**Task prompt**: The required output is the exact run of lines below that opens at the line with "histopathology image of" and closes at the line with "magnification brightfield microscopy".

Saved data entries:

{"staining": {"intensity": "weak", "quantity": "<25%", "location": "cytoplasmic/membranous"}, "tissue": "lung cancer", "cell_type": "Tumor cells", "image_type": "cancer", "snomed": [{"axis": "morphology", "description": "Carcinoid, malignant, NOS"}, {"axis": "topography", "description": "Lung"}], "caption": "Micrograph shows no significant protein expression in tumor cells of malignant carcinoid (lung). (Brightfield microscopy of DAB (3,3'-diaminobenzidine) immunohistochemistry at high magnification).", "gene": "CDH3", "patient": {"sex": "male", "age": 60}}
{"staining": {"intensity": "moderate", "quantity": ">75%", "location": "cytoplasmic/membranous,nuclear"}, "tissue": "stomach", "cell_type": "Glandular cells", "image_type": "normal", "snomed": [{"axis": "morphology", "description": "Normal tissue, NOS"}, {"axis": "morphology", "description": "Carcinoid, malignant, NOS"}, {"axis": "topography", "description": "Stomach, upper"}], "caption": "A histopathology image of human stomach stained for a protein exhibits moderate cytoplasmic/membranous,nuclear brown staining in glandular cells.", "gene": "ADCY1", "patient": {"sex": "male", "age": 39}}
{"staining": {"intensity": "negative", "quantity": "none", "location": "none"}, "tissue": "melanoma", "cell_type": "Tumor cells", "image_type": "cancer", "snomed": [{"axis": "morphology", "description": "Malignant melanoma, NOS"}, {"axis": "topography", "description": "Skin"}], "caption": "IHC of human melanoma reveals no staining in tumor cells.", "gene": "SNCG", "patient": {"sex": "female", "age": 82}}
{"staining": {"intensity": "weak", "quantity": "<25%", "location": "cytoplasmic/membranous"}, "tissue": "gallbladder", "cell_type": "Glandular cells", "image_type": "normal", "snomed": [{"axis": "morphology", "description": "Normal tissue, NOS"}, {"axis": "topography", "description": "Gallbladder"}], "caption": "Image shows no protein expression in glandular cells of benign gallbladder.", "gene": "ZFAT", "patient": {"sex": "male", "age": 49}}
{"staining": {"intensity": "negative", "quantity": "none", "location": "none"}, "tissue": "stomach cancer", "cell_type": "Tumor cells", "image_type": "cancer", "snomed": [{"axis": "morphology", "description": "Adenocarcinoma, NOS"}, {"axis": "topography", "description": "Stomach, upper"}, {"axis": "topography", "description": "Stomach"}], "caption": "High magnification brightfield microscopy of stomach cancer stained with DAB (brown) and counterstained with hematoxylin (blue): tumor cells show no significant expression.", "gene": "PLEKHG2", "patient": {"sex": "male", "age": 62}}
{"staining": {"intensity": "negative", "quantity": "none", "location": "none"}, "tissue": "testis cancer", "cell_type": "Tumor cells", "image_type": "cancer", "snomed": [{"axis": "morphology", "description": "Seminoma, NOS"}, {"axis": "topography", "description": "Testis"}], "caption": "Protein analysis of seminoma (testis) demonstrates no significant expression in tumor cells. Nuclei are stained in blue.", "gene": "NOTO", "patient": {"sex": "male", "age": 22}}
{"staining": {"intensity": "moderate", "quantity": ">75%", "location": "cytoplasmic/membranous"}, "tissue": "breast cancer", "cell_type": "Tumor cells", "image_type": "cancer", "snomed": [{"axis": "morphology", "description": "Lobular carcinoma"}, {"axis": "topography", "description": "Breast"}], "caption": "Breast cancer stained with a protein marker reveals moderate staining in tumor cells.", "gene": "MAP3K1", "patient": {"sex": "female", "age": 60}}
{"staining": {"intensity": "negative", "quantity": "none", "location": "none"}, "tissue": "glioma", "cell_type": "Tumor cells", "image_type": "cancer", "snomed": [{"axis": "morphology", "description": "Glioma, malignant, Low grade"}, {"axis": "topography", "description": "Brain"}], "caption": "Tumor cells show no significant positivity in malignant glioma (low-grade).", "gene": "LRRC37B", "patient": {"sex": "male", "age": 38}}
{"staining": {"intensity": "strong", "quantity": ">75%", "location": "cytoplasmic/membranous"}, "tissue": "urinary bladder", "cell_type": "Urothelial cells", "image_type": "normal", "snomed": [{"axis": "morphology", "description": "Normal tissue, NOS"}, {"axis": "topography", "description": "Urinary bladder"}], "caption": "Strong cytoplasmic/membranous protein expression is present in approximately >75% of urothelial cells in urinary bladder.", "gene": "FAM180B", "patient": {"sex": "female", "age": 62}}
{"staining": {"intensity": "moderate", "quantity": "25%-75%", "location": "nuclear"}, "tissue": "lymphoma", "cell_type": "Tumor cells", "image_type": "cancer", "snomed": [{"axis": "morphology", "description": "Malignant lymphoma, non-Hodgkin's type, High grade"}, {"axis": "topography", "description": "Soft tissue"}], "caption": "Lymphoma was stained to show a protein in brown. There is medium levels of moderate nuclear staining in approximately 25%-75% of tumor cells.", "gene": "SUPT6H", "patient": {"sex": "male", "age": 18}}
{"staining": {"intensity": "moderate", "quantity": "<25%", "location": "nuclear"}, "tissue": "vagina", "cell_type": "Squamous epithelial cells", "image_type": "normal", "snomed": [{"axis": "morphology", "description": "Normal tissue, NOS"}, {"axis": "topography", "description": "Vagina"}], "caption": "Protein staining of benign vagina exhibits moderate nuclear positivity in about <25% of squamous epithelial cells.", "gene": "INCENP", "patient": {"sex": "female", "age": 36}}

**Written answer**:
{"staining": {"intensity": "moderate", "quantity": ">75%", "location": "cytoplasmic/membranous,nuclear"}, "tissue": "stomach", "cell_type": "Glandular cells", "image_type": "normal", "snomed": [{"axis": "morphology", "description": "Normal tissue, NOS"}, {"axis": "morphology", "description": "Carcinoid, malignant, NOS"}, {"axis": "topography", "description": "Stomach, upper"}], "caption": "A histopathology image of human stomach stained for a protein exhibits moderate cytoplasmic/membranous,nuclear brown staining in glandular cells.", "gene": "ADCY1", "patient": {"sex": "male", "age": 39}}
{"staining": {"intensity": "negative", "quantity": "none", "location": "none"}, "tissue": "melanoma", "cell_type": "Tumor cells", "image_type": "cancer", "snomed": [{"axis": "morphology", "description": "Malignant melanoma, NOS"}, {"axis": "topography", "description": "Skin"}], "caption": "IHC of human melanoma reveals no staining in tumor cells.", "gene": "SNCG", "patient": {"sex": "female", "age": 82}}
{"staining": {"intensity": "weak", "quantity": "<25%", "location": "cytoplasmic/membranous"}, "tissue": "gallbladder", "cell_type": "Glandular cells", "image_type": "normal", "snomed": [{"axis": "morphology", "description": "Normal tissue, NOS"}, {"axis": "topography", "description": "Gallbladder"}], "caption": "Image shows no protein expression in glandular cells of benign gallbladder.", "gene": "ZFAT", "patient": {"sex": "male", "age": 49}}
{"staining": {"intensity": "negative", "quantity": "none", "location": "none"}, "tissue": "stomach cancer", "cell_type": "Tumor cells", "image_type": "cancer", "snomed": [{"axis": "morphology", "description": "Adenocarcinoma, NOS"}, {"axis": "topography", "description": "Stomach, upper"}, {"axis": "topography", "description": "Stomach"}], "caption": "High magnification brightfield microscopy of stomach cancer stained with DAB (brown) and counterstained with hematoxylin (blue): tumor cells show no significant expression.", "gene": "PLEKHG2", "patient": {"sex": "male", "age": 62}}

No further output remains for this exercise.